Re: [RFC v2-fix-v2 1/1] x86/boot: Avoid #VE during boot for TDX platforms

From: Dave Hansen
Date: Fri May 21 2021 - 14:30:33 EST


On 5/21/21 11:18 AM, Sean Christopherson wrote:
> On Fri, May 21, 2021, Dave Hansen wrote:
>>> + /*
>>> + * Preserve current value of EFER for comparison and to skip
>>> + * EFER writes if no change was made (for TDX guest)
>>> + */
>>> + movl %eax, %edx
>>> btsl $_EFER_SCE, %eax /* Enable System Call */
>>> btl $20,%edi /* No Execute supported? */
>>> jnc 1f
>>> btsl $_EFER_NX, %eax
>>> btsq $_PAGE_BIT_NX,early_pmd_flags(%rip)
>>> -1: wrmsr /* Make changes effective */
>>>
>>> + /* Avoid writing EFER if no change was made (for TDX guest) */
>>> +1: cmpl %edx, %eax
>>> + je 1f
>>> + xor %edx, %edx
>>> + wrmsr /* Make changes effective */
>>> +1:
>>
>> Just curious, but what if this goes wrong? Say the TDX firmware didn't
>> set up EFER correctly and this code does the WRMSR.
>
> By firmware, do you mean TDX-module, or guest firmware? EFER is read-only in a
> TDX guest, i.e. the guest firmware can't change it either.

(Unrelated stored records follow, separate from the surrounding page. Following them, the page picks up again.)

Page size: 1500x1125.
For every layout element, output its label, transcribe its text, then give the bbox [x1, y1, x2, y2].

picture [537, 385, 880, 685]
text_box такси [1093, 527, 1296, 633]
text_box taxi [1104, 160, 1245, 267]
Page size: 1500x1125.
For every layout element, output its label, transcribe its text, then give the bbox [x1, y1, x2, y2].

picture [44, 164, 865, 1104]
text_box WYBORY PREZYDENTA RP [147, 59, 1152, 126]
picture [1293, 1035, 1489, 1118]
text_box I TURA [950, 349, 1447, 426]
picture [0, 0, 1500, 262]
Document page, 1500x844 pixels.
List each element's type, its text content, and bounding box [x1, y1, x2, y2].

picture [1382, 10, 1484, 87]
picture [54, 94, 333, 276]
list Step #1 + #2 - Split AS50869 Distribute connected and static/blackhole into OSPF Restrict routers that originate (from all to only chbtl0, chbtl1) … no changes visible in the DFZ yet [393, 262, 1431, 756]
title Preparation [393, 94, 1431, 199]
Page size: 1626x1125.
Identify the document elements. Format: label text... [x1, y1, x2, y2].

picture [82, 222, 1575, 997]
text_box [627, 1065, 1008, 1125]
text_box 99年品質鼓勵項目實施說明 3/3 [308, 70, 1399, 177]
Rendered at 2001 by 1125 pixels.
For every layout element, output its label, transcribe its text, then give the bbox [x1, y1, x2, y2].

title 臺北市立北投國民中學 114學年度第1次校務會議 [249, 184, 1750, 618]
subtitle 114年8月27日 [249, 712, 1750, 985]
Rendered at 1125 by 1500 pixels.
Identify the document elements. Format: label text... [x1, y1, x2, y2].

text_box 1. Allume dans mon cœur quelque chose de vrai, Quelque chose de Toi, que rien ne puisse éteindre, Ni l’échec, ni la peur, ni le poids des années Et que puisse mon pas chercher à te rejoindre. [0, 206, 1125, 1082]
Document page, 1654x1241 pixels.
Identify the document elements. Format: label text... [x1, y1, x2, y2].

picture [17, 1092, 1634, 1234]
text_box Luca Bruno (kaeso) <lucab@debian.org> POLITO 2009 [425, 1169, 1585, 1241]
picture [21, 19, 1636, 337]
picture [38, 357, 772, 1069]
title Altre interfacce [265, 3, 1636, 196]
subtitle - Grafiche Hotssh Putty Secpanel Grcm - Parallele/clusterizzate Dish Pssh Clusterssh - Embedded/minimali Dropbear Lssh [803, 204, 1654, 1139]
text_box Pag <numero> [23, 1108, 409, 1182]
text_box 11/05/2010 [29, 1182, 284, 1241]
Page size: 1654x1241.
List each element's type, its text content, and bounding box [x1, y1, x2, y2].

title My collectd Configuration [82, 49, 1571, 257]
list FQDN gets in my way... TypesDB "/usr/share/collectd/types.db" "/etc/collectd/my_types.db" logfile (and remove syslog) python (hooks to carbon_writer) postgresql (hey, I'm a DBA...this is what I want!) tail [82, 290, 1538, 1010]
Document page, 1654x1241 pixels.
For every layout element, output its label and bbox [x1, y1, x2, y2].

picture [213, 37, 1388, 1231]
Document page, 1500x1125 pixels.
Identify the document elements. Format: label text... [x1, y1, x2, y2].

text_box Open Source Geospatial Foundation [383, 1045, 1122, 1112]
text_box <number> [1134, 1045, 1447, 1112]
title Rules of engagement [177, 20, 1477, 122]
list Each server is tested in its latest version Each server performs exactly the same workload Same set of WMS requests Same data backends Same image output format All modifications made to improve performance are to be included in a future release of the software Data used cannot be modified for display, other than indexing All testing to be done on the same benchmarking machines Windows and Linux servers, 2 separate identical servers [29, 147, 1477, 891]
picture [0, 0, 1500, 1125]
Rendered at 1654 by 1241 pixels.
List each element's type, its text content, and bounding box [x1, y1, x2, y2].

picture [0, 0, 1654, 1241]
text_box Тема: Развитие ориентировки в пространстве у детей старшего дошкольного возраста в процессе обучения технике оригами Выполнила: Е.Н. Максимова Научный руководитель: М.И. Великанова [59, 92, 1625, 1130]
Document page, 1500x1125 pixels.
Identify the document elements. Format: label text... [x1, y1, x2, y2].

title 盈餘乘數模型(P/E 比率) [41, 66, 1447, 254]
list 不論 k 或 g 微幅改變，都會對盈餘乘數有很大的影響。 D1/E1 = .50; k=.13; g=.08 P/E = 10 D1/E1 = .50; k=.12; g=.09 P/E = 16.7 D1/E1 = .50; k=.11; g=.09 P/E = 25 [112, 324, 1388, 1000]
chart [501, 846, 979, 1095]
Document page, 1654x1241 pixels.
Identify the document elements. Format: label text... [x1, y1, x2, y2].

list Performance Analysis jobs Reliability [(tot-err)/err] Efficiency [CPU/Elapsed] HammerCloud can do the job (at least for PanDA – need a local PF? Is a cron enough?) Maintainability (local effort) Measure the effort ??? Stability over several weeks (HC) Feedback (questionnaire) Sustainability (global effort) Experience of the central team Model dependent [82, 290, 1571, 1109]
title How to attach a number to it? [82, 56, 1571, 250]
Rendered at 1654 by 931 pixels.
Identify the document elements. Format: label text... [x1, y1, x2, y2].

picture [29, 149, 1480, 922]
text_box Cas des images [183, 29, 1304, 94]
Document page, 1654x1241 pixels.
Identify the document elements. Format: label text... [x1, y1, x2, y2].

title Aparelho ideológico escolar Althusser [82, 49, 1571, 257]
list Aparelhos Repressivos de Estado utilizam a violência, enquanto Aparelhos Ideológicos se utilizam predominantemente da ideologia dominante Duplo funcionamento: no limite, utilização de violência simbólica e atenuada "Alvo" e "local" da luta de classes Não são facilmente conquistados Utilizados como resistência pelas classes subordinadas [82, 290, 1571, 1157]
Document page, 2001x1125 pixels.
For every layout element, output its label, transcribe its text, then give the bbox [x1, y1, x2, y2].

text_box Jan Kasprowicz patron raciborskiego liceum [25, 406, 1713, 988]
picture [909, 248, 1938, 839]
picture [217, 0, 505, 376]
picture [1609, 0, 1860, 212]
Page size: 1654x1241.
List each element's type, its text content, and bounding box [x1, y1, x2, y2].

I guess I was assuming that the trusted BIOS was going to do the setup
of EFER before it hands control over to the kernel. So, I *meant* the BIOS.

But, I see from below that it's probably the TDX-module that's
responsible for this behavior.

>> What ends up happening? Do we get anything out on the console, or is it
>> essentially undebuggable?
>
> Assuming "firmware" means TDX-module, if TDX-Module botches EFER (and only EFER)
> then odds are very, very good that the guest will never get to the kernel as it
> will have died long before in guest BIOS.
>
> If the bug is such that EFER is correct in hardware, but RDMSR returns the wrong
> value (due to MSR interception), IIRC this will triple fault and so nothing will
> get logged. But, the odds of that type of bug being hit in production are
> practically zero because the EFER setup is very static, i.e. any such bug should
> be hit during qualification of the VMM+TDX-Module.
>
> In any case, even if a bug escapes, the shutdown is relatively easy to debug even
> without logs because the failure will cleary point at the WRMSR (that info can be
> had by running a debug TD or a debug TDX-Module). By TDX standards, debugging
> shutdowns on a specific instruction is downright trivial :-).

That sounds sane to me. It would be nice to get this into the
changelog. Perhaps:

This theoretically makes guest boot more fragile. If, for
instance, EER was set up incorrectly and a WRMSR was performed,
the resulting (unhandled) #VE would triple fault. However, this
is likely to trip up the guest BIOS long before control reaches
the kernel. In any case, these kinds of problems are unlikely
to occur in production environments, and developers have good
debug tools to fix them quickly.

That would put my mind at ease a bit.